RECORDED INFORMATION:
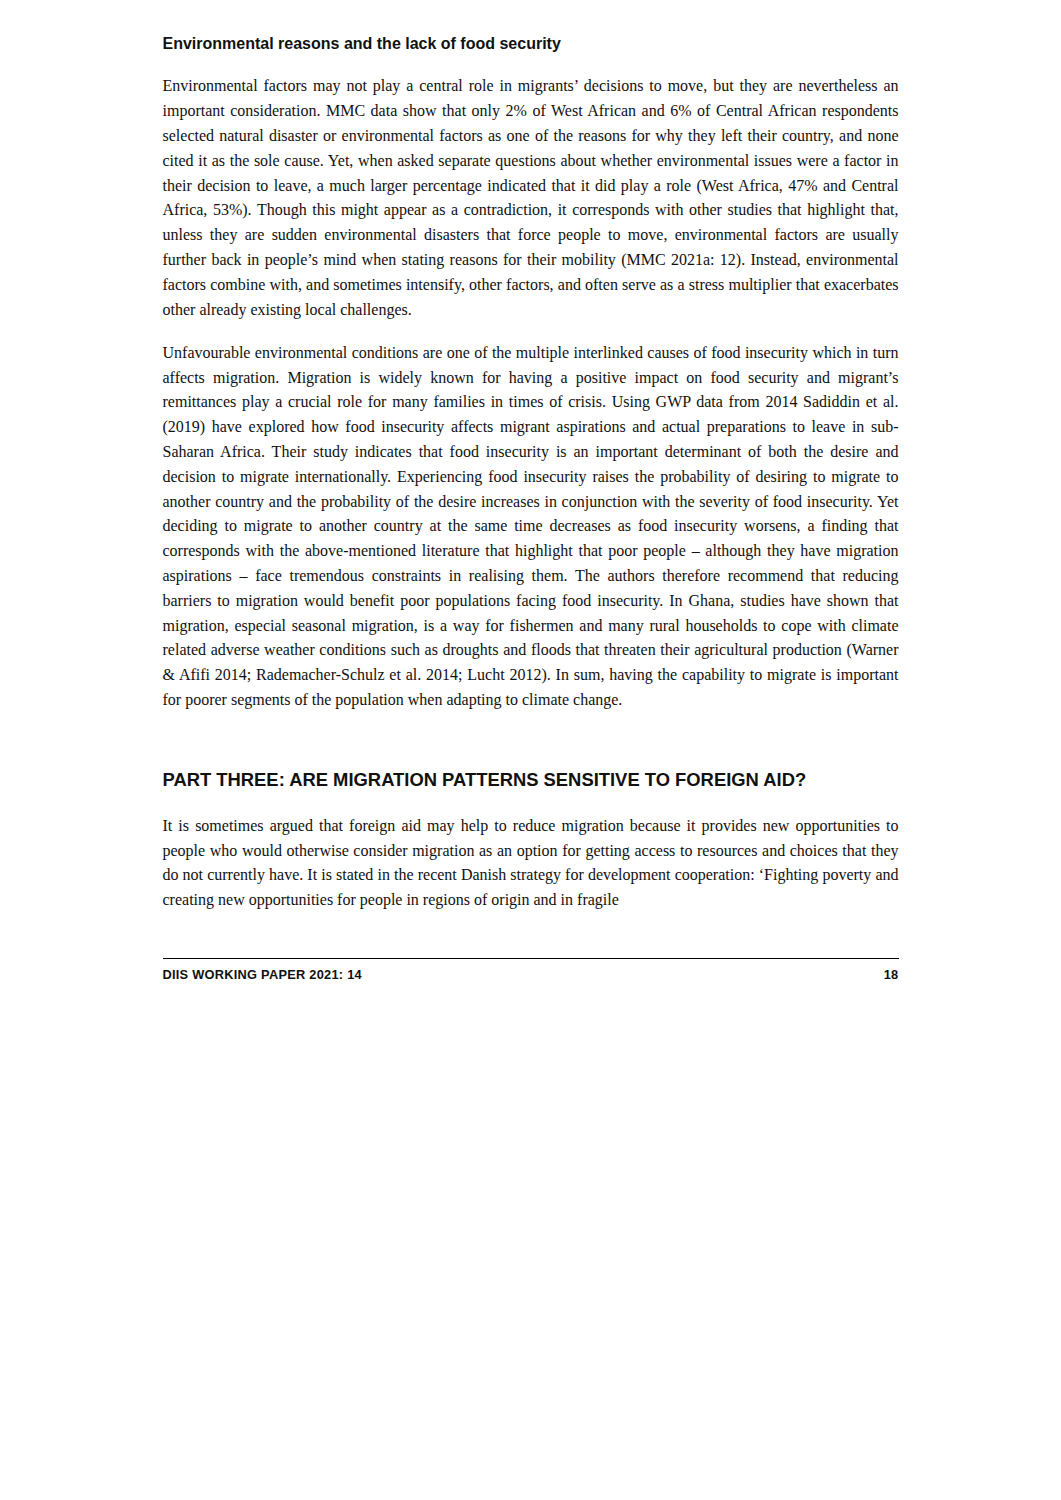Environmental reasons and the lack of food security
Environmental factors may not play a central role in migrants’ decisions to move, but they are nevertheless an important consideration. MMC data show that only 2% of West African and 6% of Central African respondents selected natural disaster or environmental factors as one of the reasons for why they left their country, and none cited it as the sole cause. Yet, when asked separate questions about whether environmental issues were a factor in their decision to leave, a much larger percentage indicated that it did play a role (West Africa, 47% and Central Africa, 53%). Though this might appear as a contradiction, it corresponds with other studies that highlight that, unless they are sudden environmental disasters that force people to move, environmental factors are usually further back in people’s mind when stating reasons for their mobility (MMC 2021a: 12). Instead, environmental factors combine with, and sometimes intensify, other factors, and often serve as a stress multiplier that exacerbates other already existing local challenges.
Unfavourable environmental conditions are one of the multiple interlinked causes of food insecurity which in turn affects migration. Migration is widely known for having a positive impact on food security and migrant’s remittances play a crucial role for many families in times of crisis. Using GWP data from 2014 Sadiddin et al. (2019) have explored how food insecurity affects migrant aspirations and actual preparations to leave in sub-Saharan Africa. Their study indicates that food insecurity is an important determinant of both the desire and decision to migrate internationally. Experiencing food insecurity raises the probability of desiring to migrate to another country and the probability of the desire increases in conjunction with the severity of food insecurity. Yet deciding to migrate to another country at the same time decreases as food insecurity worsens, a finding that corresponds with the above-mentioned literature that highlight that poor people – although they have migration aspirations – face tremendous constraints in realising them. The authors therefore recommend that reducing barriers to migration would benefit poor populations facing food insecurity. In Ghana, studies have shown that migration, especial seasonal migration, is a way for fishermen and many rural households to cope with climate related adverse weather conditions such as droughts and floods that threaten their agricultural production (Warner & Afifi 2014; Rademacher-Schulz et al. 2014; Lucht 2012). In sum, having the capability to migrate is important for poorer segments of the population when adapting to climate change.
Part three: Are migration patterns sensitive to foreign aid?
It is sometimes argued that foreign aid may help to reduce migration because it provides new opportunities to people who would otherwise consider migration as an option for getting access to resources and choices that they do not currently have. It is stated in the recent Danish strategy for development cooperation: ‘Fighting poverty and creating new opportunities for people in regions of origin and in fragile
DIIS WORKING PAPER 2021: 14 18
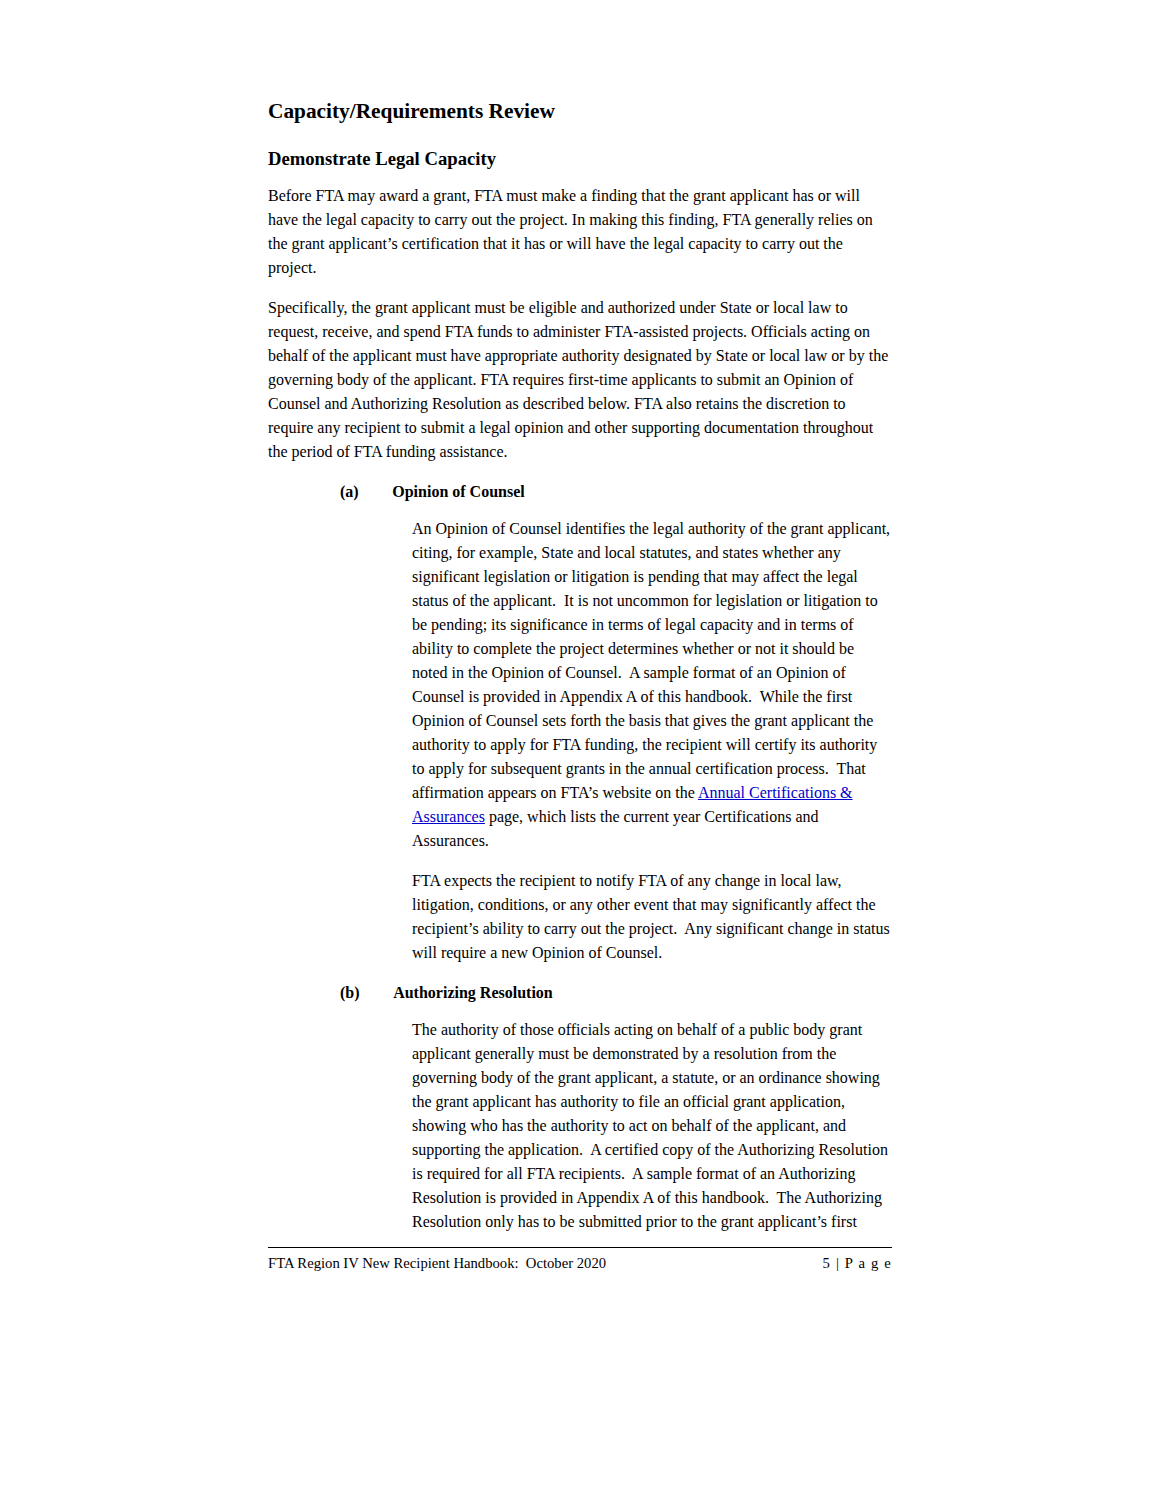Capacity/Requirements Review
Demonstrate Legal Capacity
Before FTA may award a grant, FTA must make a finding that the grant applicant has or will have the legal capacity to carry out the project. In making this finding, FTA generally relies on the grant applicant’s certification that it has or will have the legal capacity to carry out the project.
Specifically, the grant applicant must be eligible and authorized under State or local law to request, receive, and spend FTA funds to administer FTA-assisted projects. Officials acting on behalf of the applicant must have appropriate authority designated by State or local law or by the governing body of the applicant. FTA requires first-time applicants to submit an Opinion of Counsel and Authorizing Resolution as described below. FTA also retains the discretion to require any recipient to submit a legal opinion and other supporting documentation throughout the period of FTA funding assistance.
(a) Opinion of Counsel
An Opinion of Counsel identifies the legal authority of the grant applicant, citing, for example, State and local statutes, and states whether any significant legislation or litigation is pending that may affect the legal status of the applicant. It is not uncommon for legislation or litigation to be pending; its significance in terms of legal capacity and in terms of ability to complete the project determines whether or not it should be noted in the Opinion of Counsel. A sample format of an Opinion of Counsel is provided in Appendix A of this handbook. While the first Opinion of Counsel sets forth the basis that gives the grant applicant the authority to apply for FTA funding, the recipient will certify its authority to apply for subsequent grants in the annual certification process. That affirmation appears on FTA’s website on the Annual Certifications & Assurances page, which lists the current year Certifications and Assurances.
FTA expects the recipient to notify FTA of any change in local law, litigation, conditions, or any other event that may significantly affect the recipient’s ability to carry out the project. Any significant change in status will require a new Opinion of Counsel.
(b) Authorizing Resolution
The authority of those officials acting on behalf of a public body grant applicant generally must be demonstrated by a resolution from the governing body of the grant applicant, a statute, or an ordinance showing the grant applicant has authority to file an official grant application, showing who has the authority to act on behalf of the applicant, and supporting the application. A certified copy of the Authorizing Resolution is required for all FTA recipients. A sample format of an Authorizing Resolution is provided in Appendix A of this handbook. The Authorizing Resolution only has to be submitted prior to the grant applicant’s first
FTA Region IV New Recipient Handbook: October 2020 5 | P a g e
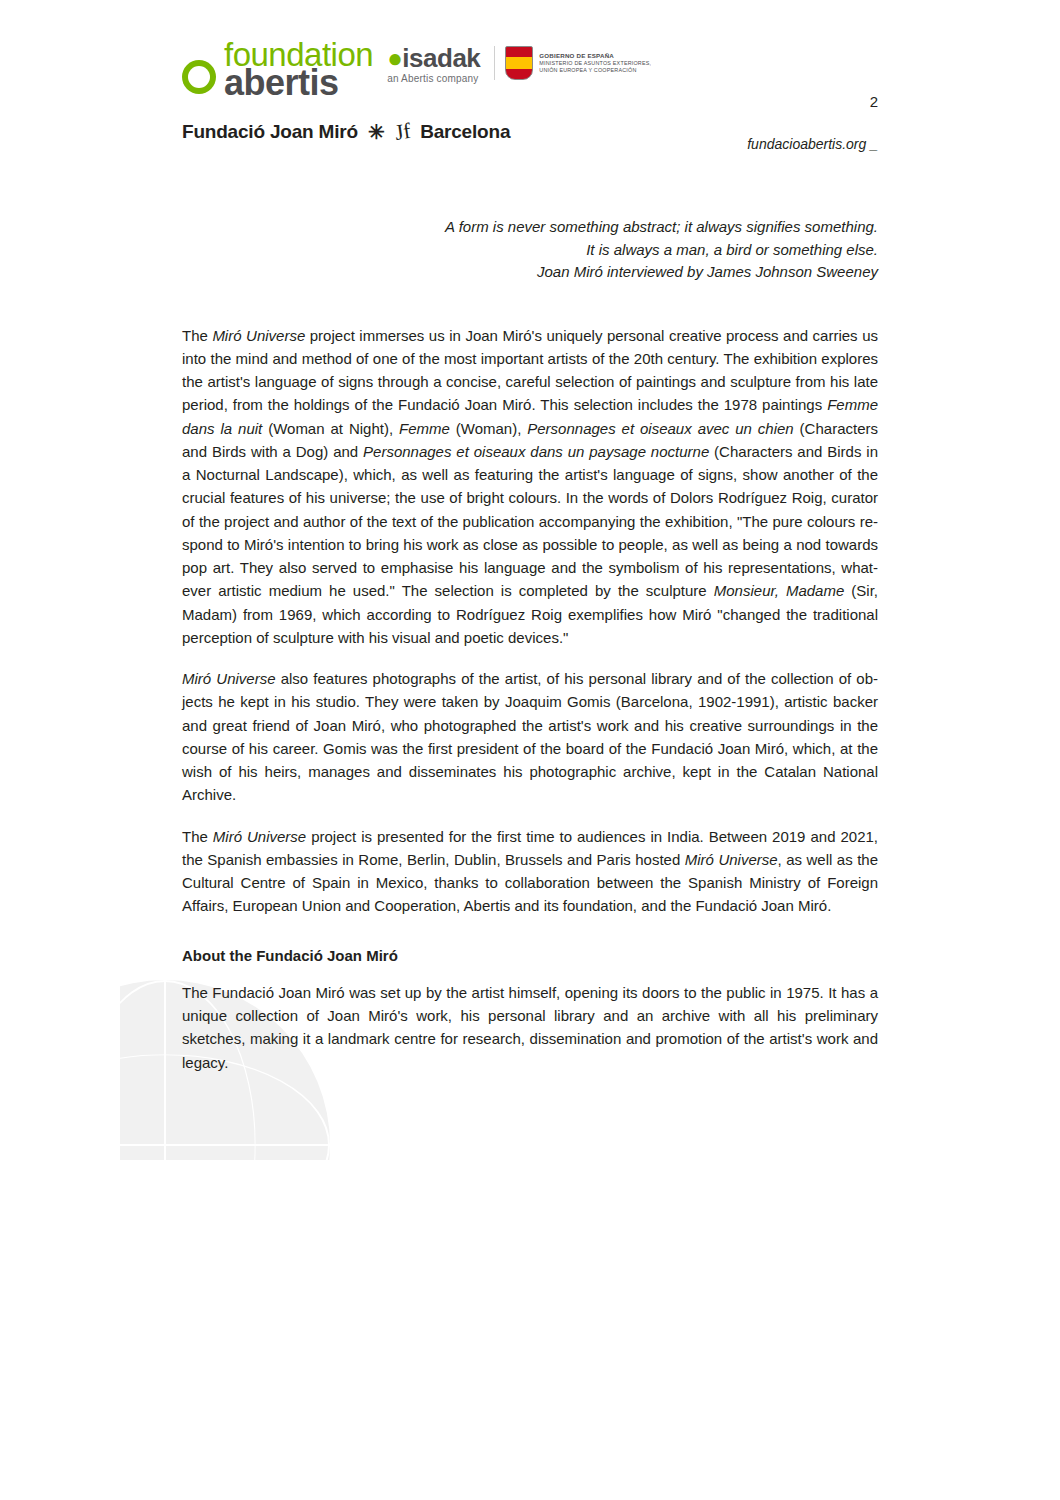2
fundacioabertis.org _
foundation abertis
●isadak
an Abertis company
Gobierno de España Ministerio de Asuntos Exteriores,
Unión Europea y Cooperación
Fundació Joan Miró ✳ Jf Barcelona
A form is never something abstract; it always signifies something.
It is always a man, a bird or something else.
Joan Miró interviewed by James Johnson Sweeney
The Miró Universe project immerses us in Joan Miró's uniquely personal creative process and carries us into the mind and method of one of the most important artists of the 20th century. The exhibition explores the artist's language of signs through a concise, careful selection of paintings and sculpture from his late period, from the holdings of the Fundació Joan Miró. This selection includes the 1978 paintings Femme dans la nuit (Woman at Night), Femme (Woman), Personnages et oiseaux avec un chien (Characters and Birds with a Dog) and Personnages et oiseaux dans un paysage nocturne (Characters and Birds in a Nocturnal Landscape), which, as well as featuring the artist's language of signs, show another of the crucial features of his universe; the use of bright colours. In the words of Dolors Rodríguez Roig, curator of the project and author of the text of the publication accompanying the exhibition, "The pure colours respond to Miró's intention to bring his work as close as possible to people, as well as being a nod towards pop art. They also served to emphasise his language and the symbolism of his representations, whatever artistic medium he used." The selection is completed by the sculpture Monsieur, Madame (Sir, Madam) from 1969, which according to Rodríguez Roig exemplifies how Miró "changed the traditional perception of sculpture with his visual and poetic devices."
Miró Universe also features photographs of the artist, of his personal library and of the collection of objects he kept in his studio. They were taken by Joaquim Gomis (Barcelona, 1902-1991), artistic backer and great friend of Joan Miró, who photographed the artist's work and his creative surroundings in the course of his career. Gomis was the first president of the board of the Fundació Joan Miró, which, at the wish of his heirs, manages and disseminates his photographic archive, kept in the Catalan National Archive.
The Miró Universe project is presented for the first time to audiences in India. Between 2019 and 2021, the Spanish embassies in Rome, Berlin, Dublin, Brussels and Paris hosted Miró Universe, as well as the Cultural Centre of Spain in Mexico, thanks to collaboration between the Spanish Ministry of Foreign Affairs, European Union and Cooperation, Abertis and its foundation, and the Fundació Joan Miró.
About the Fundació Joan Miró
The Fundació Joan Miró was set up by the artist himself, opening its doors to the public in 1975. It has a unique collection of Joan Miró's work, his personal library and an archive with all his preliminary sketches, making it a landmark centre for research, dissemination and promotion of the artist's work and legacy.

REQUIRED WORK:
Your task for the entries above: copy exactly the span starting with the line with "foundation abertis" and going on through the line with "Joan Miró interviewed", both lines included, and nothing else.

EXPECTED ANSWER:
foundation abertis
●isadak
an Abertis company
Gobierno de España Ministerio de Asuntos Exteriores,
Unión Europea y Cooperación
Fundació Joan Miró ✳ Jf Barcelona
A form is never something abstract; it always signifies something.
It is always a man, a bird or something else.
Joan Miró interviewed by James Johnson Sweeney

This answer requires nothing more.